The plaintiff alleges in her complaint that the defendant's disclosure of confidential information was a breach of the professional standard of care and that breach caused her emotional' distress. Malpractice has been defined as "[a]ny professional misconduct of any unreasonable lack of skill or fidelity in the performance of professional or fiduciary duties; illegal or immoral conduct; improper or immoral conduct; misbehavior; wrongdoing; evil, bad, objectionable or wrong practice; practice contrary to established rules; [or] practice contrary to rules." (Internal quotation marks omitted.)Silberkleit v. Mega Life Health Insurance Co., 8 CSCR 971, 972
(September 8, 1993, Jones, J.). Furthermore, it has been held that "emotional distress falls within the scope of ``personal injury' as that term is used in General Statutes § 52-190a."Oliver v. Blue Cross Blue Shield, 7 CSCR 850, 852 (June 4, 1992, Pickett, J.). The plaintiff has chosen to plead a cause of CT Page 12572-X action in medical malpractice under negligence in count one, and under contract in count three. Therefore, the plaintiff is required to comply with the obligations of § 52-190a. Accordingly, because the plaintiff has not filed a certificate of good faith the defendant's motion to strike should be granted as to counts one and three.

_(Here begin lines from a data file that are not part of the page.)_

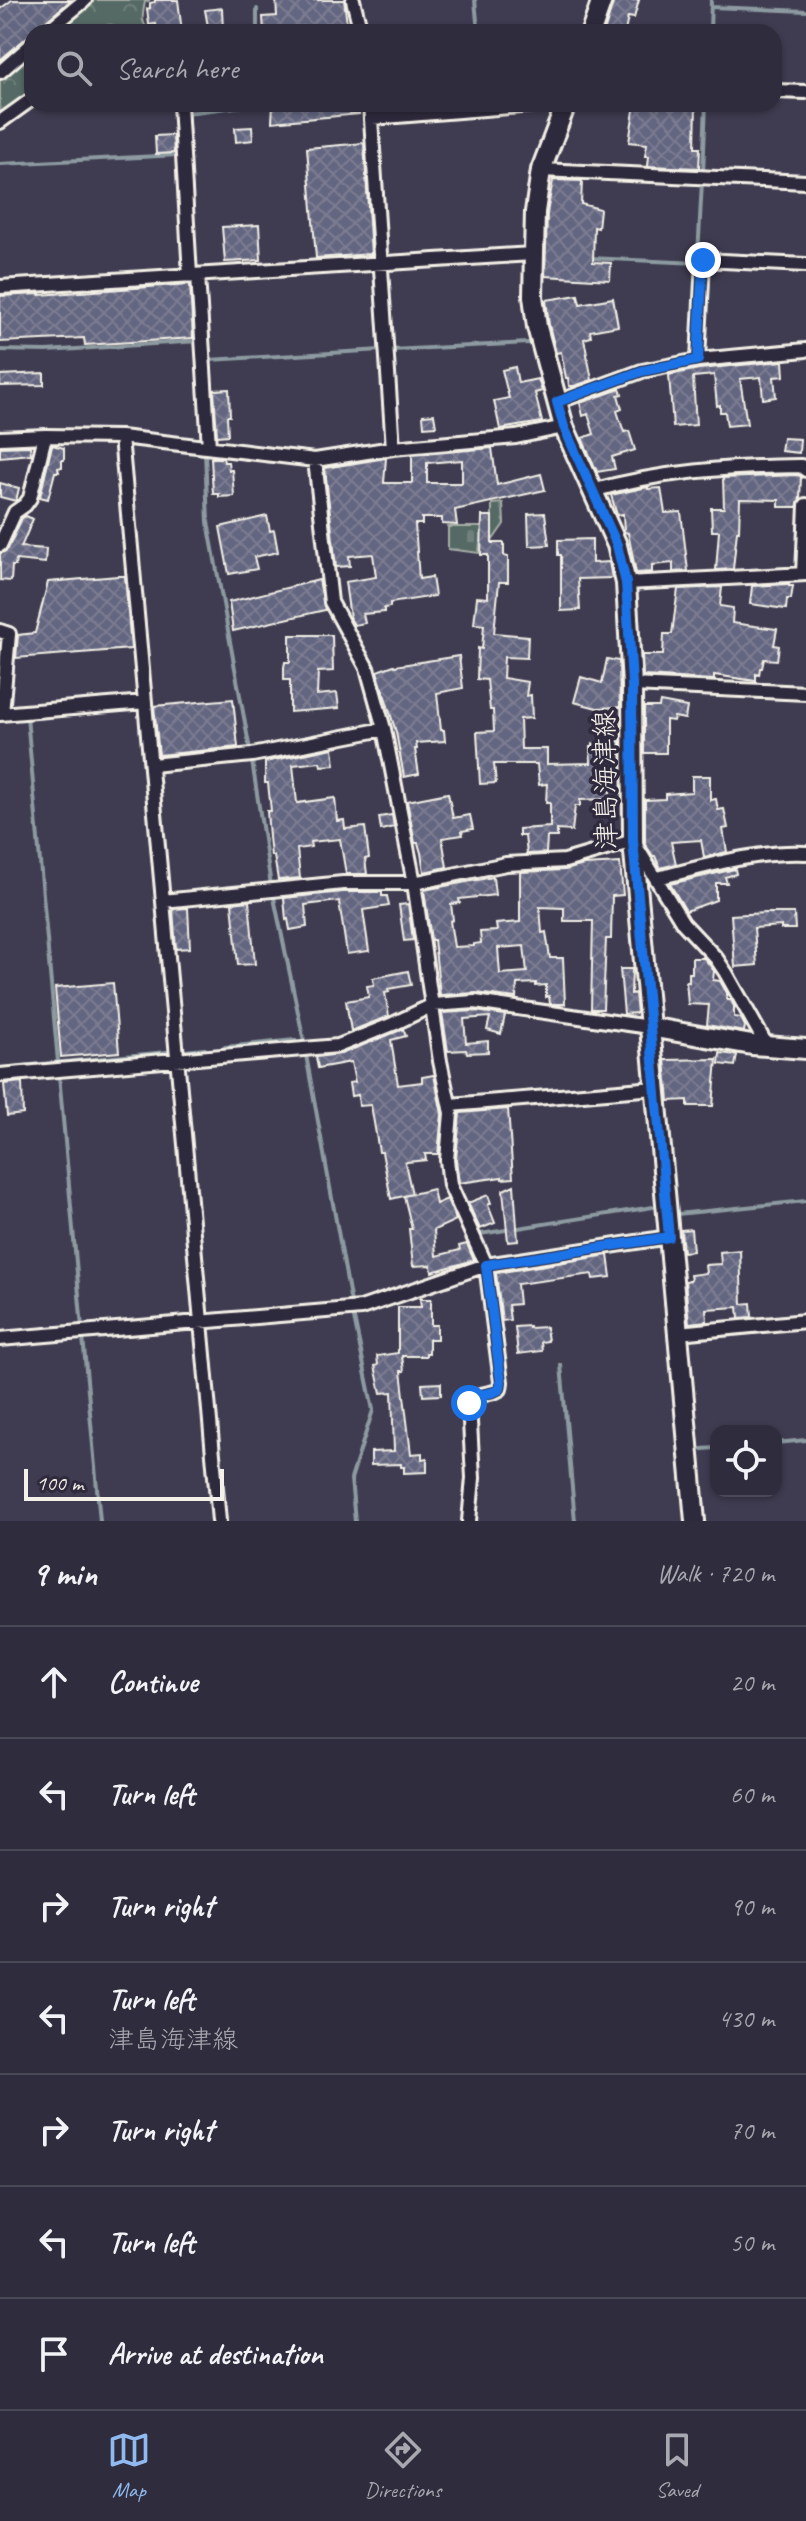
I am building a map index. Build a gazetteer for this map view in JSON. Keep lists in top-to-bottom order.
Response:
{
  "streets": {
    "main road": ["津島海津線"]
  },
  "scale_bar": "100 m",
  "page": {
    "search": "Search here",
    "scale": "100 m",
    "heading": ["9 min", "Walk · 720 m"],
    "list": [
      ["Continue", "20 m"],
      ["Turn left", "60 m"],
      ["Turn right", "90 m"],
      ["Turn left", "津島海津線", "430 m"],
      ["Turn right", "70 m"],
      ["Turn left", "50 m"],
      "Arrive at destination"
    ],
    "nav": ["Map", "Directions", "Saved"]
  }
}
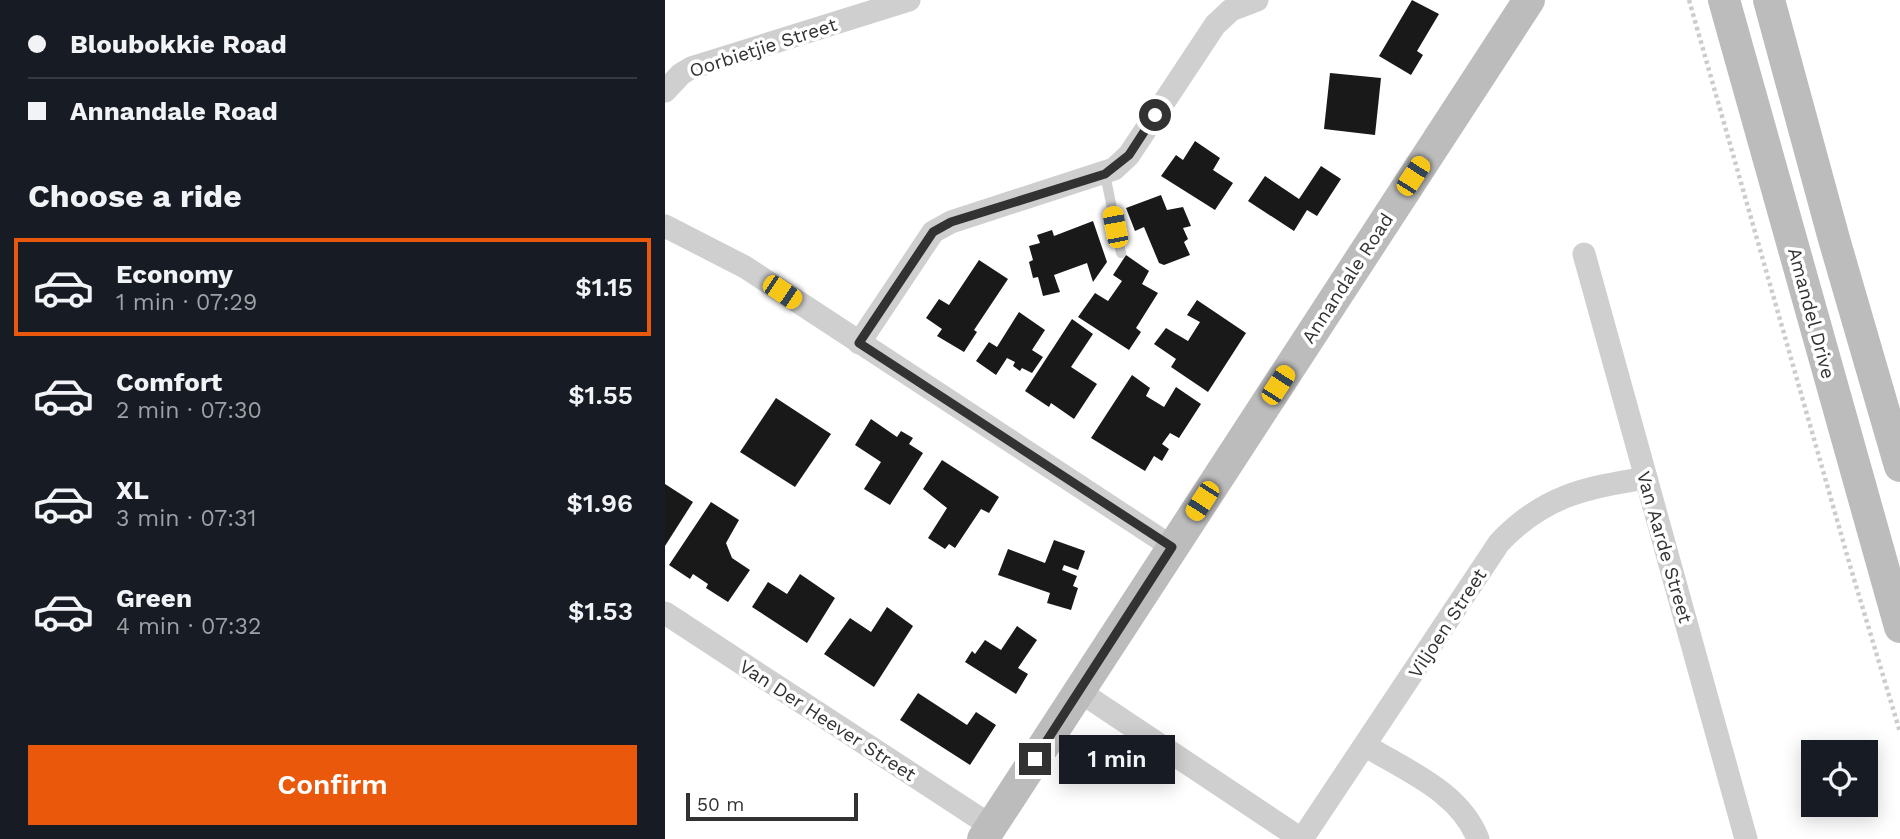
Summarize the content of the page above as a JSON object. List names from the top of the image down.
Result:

The defendant has also moved to strike count two on the ground that a fiduciary duty does not arise out of the doctor/patient relationship. The plaintiff contends that such a fiduciary relationship does exist between a physician and patient.
A "fiduciary or confidential relationship is characterized by a unique degree of trust and confidence between the parties, one of whom has superior knowledge, skill or expertise and is under a duty to represent the interests of the other. . . . The superior position of the fiduciary or dominant party affords him great opportunity for abuse of the confidence reposed in him." (Internal quotation marks omitted.) Konover Development Corp. v.Zeller, 228 Conn. 206, 219, 635 A.2d 798 (1994). The determination of whether such a fiduciary relationship exists is one of fact, and therefore, is not appropriately determined on a motion to strike. See e.g. Chmelecki v. Decorative ScreenPrinters, Inc., Superior Court, Judicial District of New London at New London, Docket No. 532041 (June 19, 1995, Hurley, J.);Gengras v. Coopers Lybrand, 11 Conn. L. Rptr. 252, 254 (April 6, 1994, Espinosa, J.). Nevertheless, several courts have indicated that a fiduciary relationship does exist between physician and patient. See Villa Construction, Inc. v.Southington Savings Bank, Superior Court, Judicial District of Hartford-New Britain at Hartford, Docket No. 540241 (August 3, 1995, Corradino, J.); Valentino v. Gaylord Hospital,6 Conn. L. Rptr. 87, 88 (February 19, 1992, Lewis, J.); Johnson v. Wadia,
Superior Court, Judicial District of Stamford/Norwalk at Stamford, Docket No. 075560 (March 28, 1991, Lewis, J.); Raye v.Meriden-Wallingford Hospital, 4 CSCR 559, 560 (June 2, 1989, Berdon, J.). Accordingly, the defendant's motion to strike should be denied as to count two.